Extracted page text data
=== Section Start ===

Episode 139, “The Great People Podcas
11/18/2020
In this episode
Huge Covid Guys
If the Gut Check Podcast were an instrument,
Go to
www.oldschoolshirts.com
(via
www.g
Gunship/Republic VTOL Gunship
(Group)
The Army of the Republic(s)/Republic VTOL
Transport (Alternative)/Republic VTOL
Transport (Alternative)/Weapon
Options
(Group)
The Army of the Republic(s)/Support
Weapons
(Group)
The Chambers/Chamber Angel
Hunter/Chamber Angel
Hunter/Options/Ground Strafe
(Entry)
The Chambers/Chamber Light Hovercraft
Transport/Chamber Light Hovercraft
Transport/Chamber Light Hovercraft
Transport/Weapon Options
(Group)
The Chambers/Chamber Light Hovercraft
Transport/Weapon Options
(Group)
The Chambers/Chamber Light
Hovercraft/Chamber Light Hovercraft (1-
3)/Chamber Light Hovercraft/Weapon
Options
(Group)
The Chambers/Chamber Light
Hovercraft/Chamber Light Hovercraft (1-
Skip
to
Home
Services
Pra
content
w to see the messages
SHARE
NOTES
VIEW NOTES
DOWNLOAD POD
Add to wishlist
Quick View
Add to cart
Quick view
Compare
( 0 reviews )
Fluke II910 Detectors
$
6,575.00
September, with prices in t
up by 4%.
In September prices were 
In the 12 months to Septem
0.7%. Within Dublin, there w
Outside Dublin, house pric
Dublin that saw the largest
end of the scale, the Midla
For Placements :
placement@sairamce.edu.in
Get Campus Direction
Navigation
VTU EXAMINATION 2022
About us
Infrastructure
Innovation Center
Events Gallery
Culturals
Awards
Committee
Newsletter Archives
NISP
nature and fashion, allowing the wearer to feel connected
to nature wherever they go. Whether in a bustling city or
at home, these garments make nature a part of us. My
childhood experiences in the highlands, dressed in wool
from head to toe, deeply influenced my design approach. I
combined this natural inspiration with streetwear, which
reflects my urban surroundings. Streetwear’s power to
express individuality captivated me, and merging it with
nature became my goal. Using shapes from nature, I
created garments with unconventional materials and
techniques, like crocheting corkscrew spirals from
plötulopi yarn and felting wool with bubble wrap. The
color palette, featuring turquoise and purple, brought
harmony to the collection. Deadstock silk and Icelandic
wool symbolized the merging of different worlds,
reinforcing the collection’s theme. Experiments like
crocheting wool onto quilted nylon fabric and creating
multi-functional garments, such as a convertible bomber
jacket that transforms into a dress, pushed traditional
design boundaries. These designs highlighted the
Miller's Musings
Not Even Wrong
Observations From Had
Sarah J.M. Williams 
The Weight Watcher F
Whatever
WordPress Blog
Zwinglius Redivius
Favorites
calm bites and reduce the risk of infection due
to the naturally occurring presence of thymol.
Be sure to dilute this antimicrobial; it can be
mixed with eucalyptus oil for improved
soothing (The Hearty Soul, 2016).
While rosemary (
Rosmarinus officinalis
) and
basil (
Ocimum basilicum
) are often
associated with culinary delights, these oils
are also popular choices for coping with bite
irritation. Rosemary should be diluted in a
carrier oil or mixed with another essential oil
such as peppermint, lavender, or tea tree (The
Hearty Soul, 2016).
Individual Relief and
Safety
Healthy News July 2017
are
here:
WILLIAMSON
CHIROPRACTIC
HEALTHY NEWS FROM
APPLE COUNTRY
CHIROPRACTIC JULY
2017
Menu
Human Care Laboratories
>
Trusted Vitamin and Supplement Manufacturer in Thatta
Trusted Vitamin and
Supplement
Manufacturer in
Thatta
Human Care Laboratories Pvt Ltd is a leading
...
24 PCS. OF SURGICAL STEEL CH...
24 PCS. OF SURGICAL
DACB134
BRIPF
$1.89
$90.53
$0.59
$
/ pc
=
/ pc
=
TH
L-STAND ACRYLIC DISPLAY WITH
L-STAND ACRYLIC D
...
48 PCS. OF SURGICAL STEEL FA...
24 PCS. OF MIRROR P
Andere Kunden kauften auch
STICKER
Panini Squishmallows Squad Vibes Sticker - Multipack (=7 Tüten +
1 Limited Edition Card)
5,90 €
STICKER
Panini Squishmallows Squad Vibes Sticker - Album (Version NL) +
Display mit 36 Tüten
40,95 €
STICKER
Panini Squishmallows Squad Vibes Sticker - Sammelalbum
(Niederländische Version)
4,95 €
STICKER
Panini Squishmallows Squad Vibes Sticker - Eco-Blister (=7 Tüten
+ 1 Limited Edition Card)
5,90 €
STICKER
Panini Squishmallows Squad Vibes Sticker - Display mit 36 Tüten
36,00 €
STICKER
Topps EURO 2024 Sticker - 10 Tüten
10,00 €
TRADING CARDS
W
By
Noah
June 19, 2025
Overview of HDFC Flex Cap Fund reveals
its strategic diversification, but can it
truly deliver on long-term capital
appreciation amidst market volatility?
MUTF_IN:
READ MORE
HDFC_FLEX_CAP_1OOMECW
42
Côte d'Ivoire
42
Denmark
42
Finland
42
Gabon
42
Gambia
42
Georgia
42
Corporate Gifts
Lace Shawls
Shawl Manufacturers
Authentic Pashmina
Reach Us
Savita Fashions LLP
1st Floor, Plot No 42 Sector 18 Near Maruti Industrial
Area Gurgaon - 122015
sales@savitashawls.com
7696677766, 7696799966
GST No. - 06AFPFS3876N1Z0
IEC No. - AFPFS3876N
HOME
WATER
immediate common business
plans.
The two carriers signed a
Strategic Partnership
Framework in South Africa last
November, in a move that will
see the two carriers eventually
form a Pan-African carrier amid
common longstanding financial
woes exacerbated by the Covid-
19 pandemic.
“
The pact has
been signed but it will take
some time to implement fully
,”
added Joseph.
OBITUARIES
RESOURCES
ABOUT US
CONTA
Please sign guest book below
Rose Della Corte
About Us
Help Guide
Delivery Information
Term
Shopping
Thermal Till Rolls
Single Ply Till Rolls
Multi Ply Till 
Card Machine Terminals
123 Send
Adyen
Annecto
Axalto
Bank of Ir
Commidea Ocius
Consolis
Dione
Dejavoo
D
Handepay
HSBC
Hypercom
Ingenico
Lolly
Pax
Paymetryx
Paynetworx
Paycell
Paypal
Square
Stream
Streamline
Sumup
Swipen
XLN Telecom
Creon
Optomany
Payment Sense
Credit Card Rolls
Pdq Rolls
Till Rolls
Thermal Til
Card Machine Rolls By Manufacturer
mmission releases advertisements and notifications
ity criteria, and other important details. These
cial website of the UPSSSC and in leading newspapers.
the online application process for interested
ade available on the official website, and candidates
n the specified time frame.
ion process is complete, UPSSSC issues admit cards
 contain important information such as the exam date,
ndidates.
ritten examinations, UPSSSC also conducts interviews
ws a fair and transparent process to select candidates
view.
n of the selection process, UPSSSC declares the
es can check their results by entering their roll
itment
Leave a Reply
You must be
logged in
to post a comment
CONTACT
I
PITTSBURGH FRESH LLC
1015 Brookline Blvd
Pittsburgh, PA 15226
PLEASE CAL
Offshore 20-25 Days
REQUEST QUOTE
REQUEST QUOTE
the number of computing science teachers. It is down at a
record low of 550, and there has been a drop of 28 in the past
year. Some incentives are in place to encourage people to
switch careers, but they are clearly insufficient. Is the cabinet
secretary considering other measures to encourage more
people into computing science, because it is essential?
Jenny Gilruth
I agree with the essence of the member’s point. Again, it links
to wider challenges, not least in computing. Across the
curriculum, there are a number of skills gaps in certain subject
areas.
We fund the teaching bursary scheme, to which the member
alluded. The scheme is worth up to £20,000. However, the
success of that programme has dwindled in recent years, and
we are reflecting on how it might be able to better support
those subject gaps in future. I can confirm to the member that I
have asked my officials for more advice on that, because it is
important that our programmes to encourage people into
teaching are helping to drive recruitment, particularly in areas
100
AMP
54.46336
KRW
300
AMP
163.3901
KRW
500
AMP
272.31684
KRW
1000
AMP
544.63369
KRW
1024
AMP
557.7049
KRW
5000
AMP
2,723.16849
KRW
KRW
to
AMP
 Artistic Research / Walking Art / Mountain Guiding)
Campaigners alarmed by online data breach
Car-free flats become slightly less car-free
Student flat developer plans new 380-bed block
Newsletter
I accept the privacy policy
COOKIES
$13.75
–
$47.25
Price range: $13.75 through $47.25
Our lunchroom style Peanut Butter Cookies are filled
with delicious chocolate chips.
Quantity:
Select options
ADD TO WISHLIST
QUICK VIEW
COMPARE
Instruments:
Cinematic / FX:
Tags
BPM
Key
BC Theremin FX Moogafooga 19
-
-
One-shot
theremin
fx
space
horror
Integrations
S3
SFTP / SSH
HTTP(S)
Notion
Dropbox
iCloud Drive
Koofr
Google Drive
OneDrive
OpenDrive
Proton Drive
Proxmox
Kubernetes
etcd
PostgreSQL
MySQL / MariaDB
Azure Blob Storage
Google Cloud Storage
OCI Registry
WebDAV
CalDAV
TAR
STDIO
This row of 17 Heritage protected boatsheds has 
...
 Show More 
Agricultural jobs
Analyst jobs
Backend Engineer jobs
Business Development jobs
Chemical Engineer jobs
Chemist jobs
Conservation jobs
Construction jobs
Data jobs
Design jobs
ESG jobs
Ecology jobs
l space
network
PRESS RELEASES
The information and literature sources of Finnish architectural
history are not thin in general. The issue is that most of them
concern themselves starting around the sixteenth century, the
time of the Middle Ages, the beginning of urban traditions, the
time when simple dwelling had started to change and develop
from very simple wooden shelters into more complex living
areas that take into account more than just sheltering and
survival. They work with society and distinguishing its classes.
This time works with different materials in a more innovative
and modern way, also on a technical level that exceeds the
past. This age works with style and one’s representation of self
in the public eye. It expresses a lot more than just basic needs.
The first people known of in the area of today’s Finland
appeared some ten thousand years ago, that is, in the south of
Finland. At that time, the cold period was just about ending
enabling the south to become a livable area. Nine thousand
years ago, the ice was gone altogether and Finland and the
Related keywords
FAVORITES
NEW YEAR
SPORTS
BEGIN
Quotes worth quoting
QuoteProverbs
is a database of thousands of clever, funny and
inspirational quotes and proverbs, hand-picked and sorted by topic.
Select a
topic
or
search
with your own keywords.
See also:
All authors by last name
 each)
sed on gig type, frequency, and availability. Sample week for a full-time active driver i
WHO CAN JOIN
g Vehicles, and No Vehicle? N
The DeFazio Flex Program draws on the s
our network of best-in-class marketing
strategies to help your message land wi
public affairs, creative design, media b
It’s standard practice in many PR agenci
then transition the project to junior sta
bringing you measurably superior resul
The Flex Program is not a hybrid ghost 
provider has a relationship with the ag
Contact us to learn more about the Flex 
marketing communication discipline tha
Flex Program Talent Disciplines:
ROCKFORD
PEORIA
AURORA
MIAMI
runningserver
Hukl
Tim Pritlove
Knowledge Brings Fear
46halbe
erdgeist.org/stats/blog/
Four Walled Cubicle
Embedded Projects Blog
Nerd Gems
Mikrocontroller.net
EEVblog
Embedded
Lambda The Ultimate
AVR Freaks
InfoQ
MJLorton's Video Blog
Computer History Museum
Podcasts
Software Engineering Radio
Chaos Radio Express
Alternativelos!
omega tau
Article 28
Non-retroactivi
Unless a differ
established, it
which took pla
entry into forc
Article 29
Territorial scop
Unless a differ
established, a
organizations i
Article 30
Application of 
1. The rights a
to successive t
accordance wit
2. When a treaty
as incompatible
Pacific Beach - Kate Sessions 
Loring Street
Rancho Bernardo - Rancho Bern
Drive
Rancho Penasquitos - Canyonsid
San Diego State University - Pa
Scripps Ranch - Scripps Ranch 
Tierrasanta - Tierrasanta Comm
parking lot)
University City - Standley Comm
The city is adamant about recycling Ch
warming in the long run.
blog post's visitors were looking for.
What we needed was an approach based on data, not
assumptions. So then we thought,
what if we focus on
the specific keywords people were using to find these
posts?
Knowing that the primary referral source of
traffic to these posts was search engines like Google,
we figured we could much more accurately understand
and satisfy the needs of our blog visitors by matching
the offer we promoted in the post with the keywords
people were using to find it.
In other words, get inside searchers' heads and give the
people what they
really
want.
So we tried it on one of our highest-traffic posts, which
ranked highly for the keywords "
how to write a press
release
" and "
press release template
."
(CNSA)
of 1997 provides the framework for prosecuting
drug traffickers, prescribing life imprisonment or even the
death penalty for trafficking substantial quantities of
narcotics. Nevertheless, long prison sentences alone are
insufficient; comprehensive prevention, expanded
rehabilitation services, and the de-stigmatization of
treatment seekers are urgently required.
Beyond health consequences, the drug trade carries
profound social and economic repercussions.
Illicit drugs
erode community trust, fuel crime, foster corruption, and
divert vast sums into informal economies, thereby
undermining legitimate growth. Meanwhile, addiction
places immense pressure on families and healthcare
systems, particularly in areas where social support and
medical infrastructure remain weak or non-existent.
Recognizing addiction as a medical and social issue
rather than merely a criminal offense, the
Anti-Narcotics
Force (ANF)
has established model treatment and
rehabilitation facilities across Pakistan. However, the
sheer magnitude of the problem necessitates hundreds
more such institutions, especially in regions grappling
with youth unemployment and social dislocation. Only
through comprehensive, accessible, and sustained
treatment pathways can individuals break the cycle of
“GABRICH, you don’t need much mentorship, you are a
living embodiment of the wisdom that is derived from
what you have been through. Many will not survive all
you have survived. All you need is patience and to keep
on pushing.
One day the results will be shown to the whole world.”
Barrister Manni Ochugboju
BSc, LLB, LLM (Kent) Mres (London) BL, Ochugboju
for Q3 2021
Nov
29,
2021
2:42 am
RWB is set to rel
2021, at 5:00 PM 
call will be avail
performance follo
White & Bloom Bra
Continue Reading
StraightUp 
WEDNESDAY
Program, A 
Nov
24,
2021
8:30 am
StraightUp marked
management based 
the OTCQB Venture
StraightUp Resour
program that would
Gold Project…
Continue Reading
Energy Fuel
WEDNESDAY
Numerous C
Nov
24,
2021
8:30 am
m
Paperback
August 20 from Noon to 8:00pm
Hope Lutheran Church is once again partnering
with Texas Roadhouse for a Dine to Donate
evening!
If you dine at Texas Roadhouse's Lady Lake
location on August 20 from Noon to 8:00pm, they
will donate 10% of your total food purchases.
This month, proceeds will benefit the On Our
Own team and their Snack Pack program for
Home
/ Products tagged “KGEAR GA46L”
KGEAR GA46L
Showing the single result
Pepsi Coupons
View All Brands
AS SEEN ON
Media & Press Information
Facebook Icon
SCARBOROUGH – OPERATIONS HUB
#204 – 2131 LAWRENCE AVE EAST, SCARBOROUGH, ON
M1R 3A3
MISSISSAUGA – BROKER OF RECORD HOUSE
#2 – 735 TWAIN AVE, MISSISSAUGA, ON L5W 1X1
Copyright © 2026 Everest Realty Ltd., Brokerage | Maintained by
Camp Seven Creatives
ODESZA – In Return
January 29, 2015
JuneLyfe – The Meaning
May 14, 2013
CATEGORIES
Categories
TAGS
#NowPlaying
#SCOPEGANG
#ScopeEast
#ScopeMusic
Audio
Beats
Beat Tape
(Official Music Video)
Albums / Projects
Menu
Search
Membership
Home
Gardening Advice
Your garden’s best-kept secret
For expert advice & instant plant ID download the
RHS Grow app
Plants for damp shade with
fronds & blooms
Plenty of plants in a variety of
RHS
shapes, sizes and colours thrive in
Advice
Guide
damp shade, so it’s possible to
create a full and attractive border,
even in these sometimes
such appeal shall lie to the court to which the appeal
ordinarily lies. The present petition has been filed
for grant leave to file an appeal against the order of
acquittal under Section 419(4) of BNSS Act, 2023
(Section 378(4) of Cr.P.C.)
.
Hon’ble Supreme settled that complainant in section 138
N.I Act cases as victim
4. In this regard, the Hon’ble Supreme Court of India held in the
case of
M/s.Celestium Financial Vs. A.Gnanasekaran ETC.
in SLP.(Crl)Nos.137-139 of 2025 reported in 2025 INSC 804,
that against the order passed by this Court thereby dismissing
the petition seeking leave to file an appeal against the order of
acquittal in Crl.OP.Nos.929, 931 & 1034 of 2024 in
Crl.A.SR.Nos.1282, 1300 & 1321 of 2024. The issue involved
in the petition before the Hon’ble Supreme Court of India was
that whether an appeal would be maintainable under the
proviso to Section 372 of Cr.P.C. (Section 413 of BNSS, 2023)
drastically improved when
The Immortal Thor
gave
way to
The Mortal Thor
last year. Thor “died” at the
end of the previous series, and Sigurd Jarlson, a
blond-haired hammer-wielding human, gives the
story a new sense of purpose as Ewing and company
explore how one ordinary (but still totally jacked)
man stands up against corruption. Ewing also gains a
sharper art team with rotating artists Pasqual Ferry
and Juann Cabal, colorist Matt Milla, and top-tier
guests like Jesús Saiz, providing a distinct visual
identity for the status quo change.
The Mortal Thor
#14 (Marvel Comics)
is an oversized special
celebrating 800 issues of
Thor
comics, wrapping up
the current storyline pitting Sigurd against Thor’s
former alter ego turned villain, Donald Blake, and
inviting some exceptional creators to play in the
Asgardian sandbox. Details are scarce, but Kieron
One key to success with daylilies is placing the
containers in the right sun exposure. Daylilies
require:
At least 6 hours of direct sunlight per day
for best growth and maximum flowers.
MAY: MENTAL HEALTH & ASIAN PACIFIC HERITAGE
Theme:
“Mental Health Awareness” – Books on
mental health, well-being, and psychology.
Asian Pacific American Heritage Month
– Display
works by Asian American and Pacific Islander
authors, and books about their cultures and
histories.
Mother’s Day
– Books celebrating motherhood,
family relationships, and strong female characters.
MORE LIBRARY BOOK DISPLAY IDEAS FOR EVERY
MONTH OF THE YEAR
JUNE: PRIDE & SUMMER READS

=== Section End ===

Request
Every line holding the string "scheme" should be copied here, so please find those lines in the data.

Reply
We fund the teaching bursary scheme, to which the member
alluded. The scheme is worth up to £20,000. However, the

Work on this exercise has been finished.